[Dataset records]
━━━━━━━━━━━━━━━━

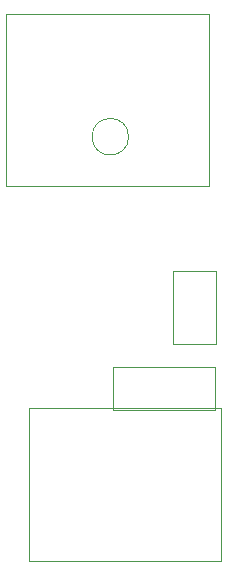
<source format=gbr>
G04 #@! TF.FileFunction,Other,User*
%FSLAX46Y46*%
G04 Gerber Fmt 4.6, Leading zero omitted, Abs format (unit mm)*
G04 Created by KiCad (PCBNEW 4.0.7) date 01/29/18 07:06:24*
%MOMM*%
%LPD*%
G01*
G04 APERTURE LIST*
%ADD10C,0.100000*%
%ADD11C,0.050000*%
G04 APERTURE END LIST*
D10*
D11*
X150408000Y-80082000D02*
G75*
G03X150408000Y-80082000I-1550000J0D01*
G01*
X149090000Y-99618000D02*
X157740000Y-99618000D01*
X157740000Y-99618000D02*
X157740000Y-103218000D01*
X157740000Y-103218000D02*
X149090000Y-103218000D01*
X149090000Y-103218000D02*
X149090000Y-99618000D01*
X158212000Y-103066000D02*
X141962000Y-103066000D01*
X158212000Y-103066000D02*
X158212000Y-116006000D01*
X141962000Y-116006000D02*
X141962000Y-103066000D01*
X141962000Y-116006000D02*
X158212000Y-116006000D01*
X157770000Y-91490000D02*
X157770000Y-97640000D01*
X157770000Y-97640000D02*
X154170000Y-97640000D01*
X154170000Y-97640000D02*
X154170000Y-91490000D01*
X154170000Y-91490000D02*
X157770000Y-91490000D01*
X140002000Y-69676000D02*
X140002000Y-84276000D01*
X157252000Y-84276000D02*
X157252000Y-69676000D01*
X140002000Y-69676000D02*
X157252000Y-69676000D01*
X140002000Y-84276000D02*
X157252000Y-84276000D01*
M02*

</source>
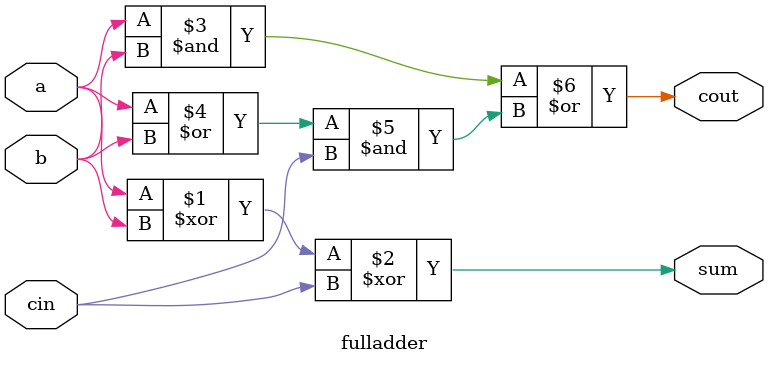
<source format=v>
module fulladder(a, b, cin, sum, cout);
input a, b, cin;
output sum, cout;
assign sum = a ^ b ^ cin;
assign cout = (a & b) | ((a | b) & cin); 
endmodule
</source>
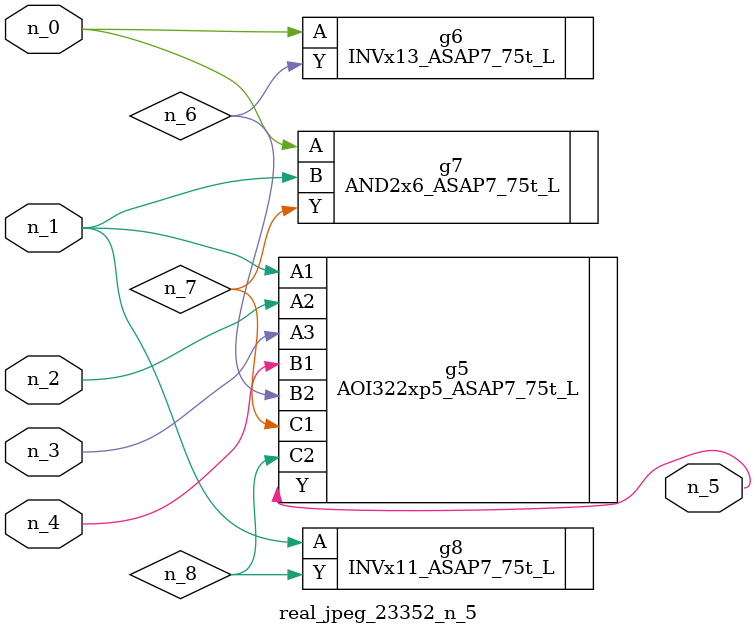
<source format=v>
module real_jpeg_23352_n_5 (n_4, n_0, n_1, n_2, n_3, n_5);

input n_4;
input n_0;
input n_1;
input n_2;
input n_3;

output n_5;

wire n_8;
wire n_6;
wire n_7;

INVx13_ASAP7_75t_L g6 ( 
.A(n_0),
.Y(n_6)
);

AND2x6_ASAP7_75t_L g7 ( 
.A(n_0),
.B(n_1),
.Y(n_7)
);

AOI322xp5_ASAP7_75t_L g5 ( 
.A1(n_1),
.A2(n_2),
.A3(n_3),
.B1(n_4),
.B2(n_6),
.C1(n_7),
.C2(n_8),
.Y(n_5)
);

INVx11_ASAP7_75t_L g8 ( 
.A(n_1),
.Y(n_8)
);


endmodule
</source>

━━━━━━━━━━━━━━━━

**Exercise requirements**: Scan the records above for the string "format", then select every line that holds it.

**Answer space**:
<source format=gbr>
G04 Gerber Fmt 4.6, Leading zero omitted, Abs format (unit mm)*
<source format=v>
<source format=v>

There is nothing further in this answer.